Saturday, January 20, 2007

THE TRUTH AOUT INCOME TRUSTS #7

Healing The Wounds:
Recognizing & Restoring The Good In Income Trusts


Canada’s Prime Minister, Stephen Harper, calls his new income-trust proposals "tax fairness". But these measures are actually unfair and regressive, because they unnecessarily take away, from retirees and self-employed workers, an enhanced income source for coping with today's oft-ignored rising costs of living -- for example, escalating costs for fresh food, heating, electricity, education, realty taxes, insurance, and auto fuel.

For retirees, in particular, coping with today's escalating costs of living is particularly difficult in the new financial environment of low interest rates paid by GICs, bonds and other traditional savings vehicles.

As well, the onerous taxation regimen proposed by the Harper government, for energy trusts (originally called royalty trusts), threatens to suppress a key engine of wealth, prosperity and jobs in the Western oil patch -- particularly in local Western rural communities that depend upon energy-trust companies for jobs, spending on equipment, and local tax revenues.

All of these negative consequences contrast strongly with the increased business profits that ultimately will be directed to financial institutions in Central Canada by the Conservative’s hastily-conceived trust legislation.

New Equitable Legislative Adjustments Required

Consequently, new equitable "adjustments" need to be made to the Harper government's current income-trusts tax proposal, whether by the current government or by a brand new Liberal or coalition government.

First of all, it's easy to see why Mr. Harper and his Finance Minister felt it was necessary to end "conversions' of large Canadian corporations into income trusts whenever such conversions are intended strictly for tax-avoidance purposes -- especially in regard to publicly-traded corporations unsuited to the traditional income-trust financial structure.

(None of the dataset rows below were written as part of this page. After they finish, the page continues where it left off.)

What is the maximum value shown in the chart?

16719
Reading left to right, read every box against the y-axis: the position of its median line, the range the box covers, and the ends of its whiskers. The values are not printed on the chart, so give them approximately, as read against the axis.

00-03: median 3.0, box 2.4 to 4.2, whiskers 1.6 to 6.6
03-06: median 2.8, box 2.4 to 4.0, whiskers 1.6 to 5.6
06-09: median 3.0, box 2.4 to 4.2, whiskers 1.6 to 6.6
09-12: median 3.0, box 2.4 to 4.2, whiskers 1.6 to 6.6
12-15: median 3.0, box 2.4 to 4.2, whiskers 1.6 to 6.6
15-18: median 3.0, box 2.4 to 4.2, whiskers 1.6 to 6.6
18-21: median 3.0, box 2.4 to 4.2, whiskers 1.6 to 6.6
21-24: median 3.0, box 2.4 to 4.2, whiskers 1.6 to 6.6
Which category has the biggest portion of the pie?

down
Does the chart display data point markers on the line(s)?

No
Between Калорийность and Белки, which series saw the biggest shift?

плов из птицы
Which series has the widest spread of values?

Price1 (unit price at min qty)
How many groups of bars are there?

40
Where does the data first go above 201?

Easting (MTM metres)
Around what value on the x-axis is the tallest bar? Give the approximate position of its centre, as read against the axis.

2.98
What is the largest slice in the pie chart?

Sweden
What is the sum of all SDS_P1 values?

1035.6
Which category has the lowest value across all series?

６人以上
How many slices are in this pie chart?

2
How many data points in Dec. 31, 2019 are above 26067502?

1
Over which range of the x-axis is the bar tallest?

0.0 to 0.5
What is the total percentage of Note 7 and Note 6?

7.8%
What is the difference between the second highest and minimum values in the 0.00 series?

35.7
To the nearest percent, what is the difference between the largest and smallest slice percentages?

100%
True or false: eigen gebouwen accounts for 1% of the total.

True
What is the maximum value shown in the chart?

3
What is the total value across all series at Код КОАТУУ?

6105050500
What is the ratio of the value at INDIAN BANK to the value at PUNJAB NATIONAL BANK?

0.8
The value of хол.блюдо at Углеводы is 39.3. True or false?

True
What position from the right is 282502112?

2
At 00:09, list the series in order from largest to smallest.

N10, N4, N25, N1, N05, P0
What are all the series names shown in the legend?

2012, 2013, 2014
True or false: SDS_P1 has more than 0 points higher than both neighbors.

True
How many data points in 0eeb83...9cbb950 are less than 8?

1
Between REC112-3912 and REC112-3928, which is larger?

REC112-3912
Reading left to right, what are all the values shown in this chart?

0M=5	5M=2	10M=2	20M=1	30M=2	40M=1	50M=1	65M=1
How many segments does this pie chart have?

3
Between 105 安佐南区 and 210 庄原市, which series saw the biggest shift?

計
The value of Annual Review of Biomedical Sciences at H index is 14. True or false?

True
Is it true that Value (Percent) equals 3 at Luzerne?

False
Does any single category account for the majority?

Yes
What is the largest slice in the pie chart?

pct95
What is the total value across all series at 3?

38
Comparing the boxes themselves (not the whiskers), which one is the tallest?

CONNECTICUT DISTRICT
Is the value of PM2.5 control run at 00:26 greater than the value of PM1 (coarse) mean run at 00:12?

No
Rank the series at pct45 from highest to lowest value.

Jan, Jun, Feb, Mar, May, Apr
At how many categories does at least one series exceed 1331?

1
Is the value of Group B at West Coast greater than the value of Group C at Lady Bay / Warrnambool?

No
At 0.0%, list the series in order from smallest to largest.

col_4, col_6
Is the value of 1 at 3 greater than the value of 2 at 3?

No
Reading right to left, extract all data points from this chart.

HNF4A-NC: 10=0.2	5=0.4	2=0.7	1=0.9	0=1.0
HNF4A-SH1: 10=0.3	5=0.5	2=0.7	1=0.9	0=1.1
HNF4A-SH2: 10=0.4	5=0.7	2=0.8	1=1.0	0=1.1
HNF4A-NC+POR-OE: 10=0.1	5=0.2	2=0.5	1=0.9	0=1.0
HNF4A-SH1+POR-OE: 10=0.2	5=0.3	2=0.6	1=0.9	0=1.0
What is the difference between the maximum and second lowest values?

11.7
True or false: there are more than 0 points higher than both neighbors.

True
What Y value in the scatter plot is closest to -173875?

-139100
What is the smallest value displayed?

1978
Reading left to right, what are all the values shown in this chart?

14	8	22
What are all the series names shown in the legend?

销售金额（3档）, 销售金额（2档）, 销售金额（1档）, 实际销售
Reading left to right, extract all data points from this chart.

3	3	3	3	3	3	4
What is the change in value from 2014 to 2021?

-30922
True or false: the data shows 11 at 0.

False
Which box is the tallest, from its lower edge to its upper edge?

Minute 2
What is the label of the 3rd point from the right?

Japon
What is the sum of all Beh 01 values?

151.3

It's disappointing that the Prime Minister didn't recognize such an eventuality when he originally promised not to tax trusts in any way. But it's not difficult to recognize his present desire to respond to emerging economic realities and take some kind of concerted action.

However, there was, and is, a less destabilizing route which Mr.Harper's government (or a new Liberal or coalition government) could take to achieve the primary goal of preventing further trust conversions by unsuitable corporations seeking only to avoid corporate taxes.

To avoid the financial suffering that has been arbitrarily and retroactively imposed on millions of Canadian investors in existing income trusts (4 million Canadians according to an autumn Ipsos-Reid poll), the government could crack down on future trust conversions for tax-avoidance purposes, but permanently exempt existing trusts from its new tax provisions (often referred to as "grandfathering" existing trusts from the new tax).

Or this government (or a future Liberal or coalition government) could minimally make adjustments to the proposed trust legislation and follow the same path taken by the American Congress when a similar perceived tax-avoidance phenomenon began to occur in the United States in the late 1980's. In the U.S., trust-like entities (public traded partnerships), with a few exceptions, were given a ten-year exemption before they were taxed at conventional corporate tax rates.

And even more preferable treatment was accorded to trust-like, resource-based MLPs in the U.S. (for example, energy MLPs). After industry-wide consultations, legislated criteria were created to exempt, from conventional corporate taxes, “mature” resource MLPs which could benefit from the advantages of the tax-exempt “flow-through” structure.

Australia, in most cases, followed the same path of exempting resource companies (e.g., energy producers) when attempting to end unnecessary corporate conversions into trust-like entities in that country.

End Bay St. Excesses, But Restore Trust Market Stability

Either of the above tax exemption solutions would still allow the government to crack down on conversions of corporations into trusts strictly for tax-avoidance purposes. But each type of tax "moratorium" would also permit the survival of today's existing income trusts and ensure a more equitable outcome for the millions of innocent Canadians who believed Mr. Harper's original promise to protect their savings and not tax income trusts.

In that regard, it's important to remember that most victims of Mr. Harper's present "all or nothing" attack on income trusts are not rich "fat cats". Rather, they usually are ordinary Canadians, from all age groups and walks of life, trying to cope financially with today's very high cost of living -- including cash-starved seniors just trying to scrape by, and desperate young parents saving up for their children's education or for their own retirement.

Both retirees, and the self-employed working class, have found the challenge of generating ample savings income for retirement or education goals difficult to accomplish in today's low interest-rate savings environment.

A truly fair government trust tax policy should enhance the financial well-being of such Canadians -- not penalize or bankrupt them.

A Positive & Fair Solution


In that regard, politicians in Ottawa should permanently extend the exemption of existing income trusts from corporate taxes, or minimally extend the current tax exemption until the year 2017 -- as well as completely exempting traditional energy trusts from corporate taxes (just as the current government has proposed exempting most real-estate investment trusts).